*** Block opens ***

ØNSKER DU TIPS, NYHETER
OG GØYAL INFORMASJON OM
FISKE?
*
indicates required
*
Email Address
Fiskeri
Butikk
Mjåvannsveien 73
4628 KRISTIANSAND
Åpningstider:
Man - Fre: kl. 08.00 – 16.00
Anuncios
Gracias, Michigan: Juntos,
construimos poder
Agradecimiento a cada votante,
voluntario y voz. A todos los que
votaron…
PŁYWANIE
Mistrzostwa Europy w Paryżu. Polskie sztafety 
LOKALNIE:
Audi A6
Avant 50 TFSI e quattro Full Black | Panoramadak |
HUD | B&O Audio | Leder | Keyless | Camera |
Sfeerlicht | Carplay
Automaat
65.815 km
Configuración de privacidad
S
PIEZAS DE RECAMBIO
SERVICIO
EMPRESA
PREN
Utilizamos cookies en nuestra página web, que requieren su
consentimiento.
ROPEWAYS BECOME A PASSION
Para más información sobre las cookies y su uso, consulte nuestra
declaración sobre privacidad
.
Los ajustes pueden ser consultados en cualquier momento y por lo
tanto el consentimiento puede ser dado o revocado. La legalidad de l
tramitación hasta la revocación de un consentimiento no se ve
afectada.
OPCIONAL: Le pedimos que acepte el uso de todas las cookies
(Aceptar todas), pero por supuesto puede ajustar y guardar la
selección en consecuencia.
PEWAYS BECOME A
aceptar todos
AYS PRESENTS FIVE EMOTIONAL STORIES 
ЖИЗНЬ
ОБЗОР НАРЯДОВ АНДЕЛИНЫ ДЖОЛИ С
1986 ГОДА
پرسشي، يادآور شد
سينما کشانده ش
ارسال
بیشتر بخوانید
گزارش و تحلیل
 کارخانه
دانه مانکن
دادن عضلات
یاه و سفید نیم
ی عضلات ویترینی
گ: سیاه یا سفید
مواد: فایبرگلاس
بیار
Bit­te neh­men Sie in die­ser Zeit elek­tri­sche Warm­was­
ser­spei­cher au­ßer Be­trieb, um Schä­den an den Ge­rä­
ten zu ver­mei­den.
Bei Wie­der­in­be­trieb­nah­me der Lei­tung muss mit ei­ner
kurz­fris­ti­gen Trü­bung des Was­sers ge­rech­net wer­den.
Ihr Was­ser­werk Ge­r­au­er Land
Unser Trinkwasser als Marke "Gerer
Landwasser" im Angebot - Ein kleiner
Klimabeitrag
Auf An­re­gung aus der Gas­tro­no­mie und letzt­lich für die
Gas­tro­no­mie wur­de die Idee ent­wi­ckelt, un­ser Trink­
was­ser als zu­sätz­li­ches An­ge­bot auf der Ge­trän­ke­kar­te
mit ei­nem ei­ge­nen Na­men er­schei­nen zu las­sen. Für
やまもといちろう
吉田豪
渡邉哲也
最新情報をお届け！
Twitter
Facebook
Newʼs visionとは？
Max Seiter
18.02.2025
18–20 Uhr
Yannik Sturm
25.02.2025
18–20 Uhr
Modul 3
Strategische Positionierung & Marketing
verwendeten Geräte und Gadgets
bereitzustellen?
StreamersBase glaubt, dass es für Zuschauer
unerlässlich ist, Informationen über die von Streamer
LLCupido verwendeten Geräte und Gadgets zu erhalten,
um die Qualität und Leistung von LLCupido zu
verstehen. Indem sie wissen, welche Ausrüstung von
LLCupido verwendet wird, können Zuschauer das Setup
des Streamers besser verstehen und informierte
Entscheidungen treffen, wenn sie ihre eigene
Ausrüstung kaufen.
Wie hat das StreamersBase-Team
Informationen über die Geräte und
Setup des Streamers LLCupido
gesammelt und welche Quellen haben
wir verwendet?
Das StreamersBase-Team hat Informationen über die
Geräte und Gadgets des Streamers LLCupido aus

*** Block closes ***

### WHAT IS NEEDED
Your job is to print exactly the lines that run from the top of the entries through the line with "construimos poder", and no others.

### FINAL ANSWER
ØNSKER DU TIPS, NYHETER
OG GØYAL INFORMASJON OM
FISKE?
*
indicates required
*
Email Address
Fiskeri
Butikk
Mjåvannsveien 73
4628 KRISTIANSAND
Åpningstider:
Man - Fre: kl. 08.00 – 16.00
Anuncios
Gracias, Michigan: Juntos,
construimos poder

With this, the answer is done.